Professor Kelly said: "What we've shown is that these effects build up incrementally over childhood, so that children who always had irregular bedtimes were worse off than those children who did have a regular bedtime at one or two of the ages when they were surveyed.
"But our findings suggest the effects are reversible," continued Professor Kelly. "For example, children who change from not having to having regular bedtimes show improvements in their behaviour."
Irregular bedtimes were most common at the age of three, when around one in five children went to bed at varying times. However, by the age of seven, more than half the children went to bed regularly between 7.30 and 8.30 pm.

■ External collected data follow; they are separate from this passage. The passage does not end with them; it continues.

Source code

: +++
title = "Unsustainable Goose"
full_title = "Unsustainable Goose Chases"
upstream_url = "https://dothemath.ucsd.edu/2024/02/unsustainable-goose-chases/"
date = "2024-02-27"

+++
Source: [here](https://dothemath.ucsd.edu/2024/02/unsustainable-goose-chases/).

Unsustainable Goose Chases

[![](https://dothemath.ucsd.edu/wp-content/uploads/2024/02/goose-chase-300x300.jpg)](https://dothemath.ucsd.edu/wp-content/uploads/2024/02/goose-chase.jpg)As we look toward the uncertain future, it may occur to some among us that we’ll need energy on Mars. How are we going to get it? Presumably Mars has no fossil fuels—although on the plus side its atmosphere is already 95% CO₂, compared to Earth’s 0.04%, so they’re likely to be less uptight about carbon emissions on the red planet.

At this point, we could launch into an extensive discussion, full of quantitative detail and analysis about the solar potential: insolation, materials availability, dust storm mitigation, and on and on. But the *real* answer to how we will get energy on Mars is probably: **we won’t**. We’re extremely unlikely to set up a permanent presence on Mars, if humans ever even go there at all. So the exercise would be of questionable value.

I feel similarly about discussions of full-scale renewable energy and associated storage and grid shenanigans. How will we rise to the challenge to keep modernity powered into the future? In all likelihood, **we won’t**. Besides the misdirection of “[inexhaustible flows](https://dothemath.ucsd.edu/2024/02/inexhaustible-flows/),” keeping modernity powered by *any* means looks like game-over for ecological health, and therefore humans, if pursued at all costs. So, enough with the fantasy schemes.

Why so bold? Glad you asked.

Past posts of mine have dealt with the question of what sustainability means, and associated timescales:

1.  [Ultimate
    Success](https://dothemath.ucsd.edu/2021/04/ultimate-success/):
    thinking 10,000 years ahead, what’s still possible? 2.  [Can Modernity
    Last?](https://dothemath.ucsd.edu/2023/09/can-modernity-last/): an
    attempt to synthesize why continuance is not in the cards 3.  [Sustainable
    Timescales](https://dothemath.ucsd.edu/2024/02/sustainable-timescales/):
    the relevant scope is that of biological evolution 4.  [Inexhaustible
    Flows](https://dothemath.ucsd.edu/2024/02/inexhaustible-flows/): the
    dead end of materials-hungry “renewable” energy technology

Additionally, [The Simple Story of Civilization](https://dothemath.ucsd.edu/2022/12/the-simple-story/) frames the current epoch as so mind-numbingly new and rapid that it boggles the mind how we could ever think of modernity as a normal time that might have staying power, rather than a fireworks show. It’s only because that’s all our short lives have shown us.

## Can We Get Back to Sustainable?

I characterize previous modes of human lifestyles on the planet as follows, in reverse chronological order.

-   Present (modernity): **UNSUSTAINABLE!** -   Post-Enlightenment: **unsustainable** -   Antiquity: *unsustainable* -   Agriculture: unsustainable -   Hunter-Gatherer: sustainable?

Children whose bedtimes were irregular or who went to bed after 9 pm came from more socially disadvantaged backgrounds, and this was factored into the study findings.
Professor Kelly said: "As it appears the effects of inconsistent bedtimes are reversible, one way to try and prevent this would be for health care providers to check for sleep disruptions as part of routine health care visits. Given the importance of early childhood development on subsequent health, there may be knock-on effects across the life course. Therefore, there are clear opportunities for interventions aimed at supporting family routines that could have important lifelong impacts."